— Start of Recorded data —

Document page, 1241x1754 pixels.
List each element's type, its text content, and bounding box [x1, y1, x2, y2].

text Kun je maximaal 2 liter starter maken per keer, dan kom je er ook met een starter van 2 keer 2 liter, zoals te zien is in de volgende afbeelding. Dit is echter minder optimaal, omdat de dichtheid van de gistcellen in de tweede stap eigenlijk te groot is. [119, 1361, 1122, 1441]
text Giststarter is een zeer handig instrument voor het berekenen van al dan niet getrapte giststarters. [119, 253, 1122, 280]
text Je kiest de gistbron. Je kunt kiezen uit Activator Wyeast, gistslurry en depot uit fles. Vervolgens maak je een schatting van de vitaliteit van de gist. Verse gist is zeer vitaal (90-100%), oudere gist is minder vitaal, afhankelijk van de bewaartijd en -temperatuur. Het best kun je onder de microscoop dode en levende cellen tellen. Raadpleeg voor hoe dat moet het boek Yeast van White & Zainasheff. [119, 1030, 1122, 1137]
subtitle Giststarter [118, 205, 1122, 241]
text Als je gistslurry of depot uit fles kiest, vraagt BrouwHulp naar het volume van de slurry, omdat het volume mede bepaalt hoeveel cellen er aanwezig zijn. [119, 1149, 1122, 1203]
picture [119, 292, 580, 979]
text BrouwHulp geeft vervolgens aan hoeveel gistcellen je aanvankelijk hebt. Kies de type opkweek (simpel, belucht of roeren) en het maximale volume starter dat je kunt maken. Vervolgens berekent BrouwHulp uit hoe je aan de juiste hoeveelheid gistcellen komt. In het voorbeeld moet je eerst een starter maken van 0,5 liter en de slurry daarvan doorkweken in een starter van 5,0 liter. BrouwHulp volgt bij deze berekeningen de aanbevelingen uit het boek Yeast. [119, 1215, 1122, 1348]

— End of Recorded data —

* Prompt *
Copy out every line of the records above without changing a single character.

* Exercise response *
Document page, 1241x1754 pixels.
List each element's type, its text content, and bounding box [x1, y1, x2, y2].

text Kun je maximaal 2 liter starter maken per keer, dan kom je er ook met een starter van 2 keer 2 liter, zoals te zien is in de volgende afbeelding. Dit is echter minder optimaal, omdat de dichtheid van de gistcellen in de tweede stap eigenlijk te groot is. [119, 1361, 1122, 1441]
text Giststarter is een zeer handig instrument voor het berekenen van al dan niet getrapte giststarters. [119, 253, 1122, 280]
text Je kiest de gistbron. Je kunt kiezen uit Activator Wyeast, gistslurry en depot uit fles. Vervolgens maak je een schatting van de vitaliteit van de gist. Verse gist is zeer vitaal (90-100%), oudere gist is minder vitaal, afhankelijk van de bewaartijd en -temperatuur. Het best kun je onder de microscoop dode en levende cellen tellen. Raadpleeg voor hoe dat moet het boek Yeast van White & Zainasheff. [119, 1030, 1122, 1137]
subtitle Giststarter [118, 205, 1122, 241]
text Als je gistslurry of depot uit fles kiest, vraagt BrouwHulp naar het volume van de slurry, omdat het volume mede bepaalt hoeveel cellen er aanwezig zijn. [119, 1149, 1122, 1203]
picture [119, 292, 580, 979]
text BrouwHulp geeft vervolgens aan hoeveel gistcellen je aanvankelijk hebt. Kies de type opkweek (simpel, belucht of roeren) en het maximale volume starter dat je kunt maken. Vervolgens berekent BrouwHulp uit hoe je aan de juiste hoeveelheid gistcellen komt. In het voorbeeld moet je eerst een starter maken van 0,5 liter en de slurry daarvan doorkweken in een starter van 5,0 liter. BrouwHulp volgt bij deze berekeningen de aanbevelingen uit het boek Yeast. [119, 1215, 1122, 1348]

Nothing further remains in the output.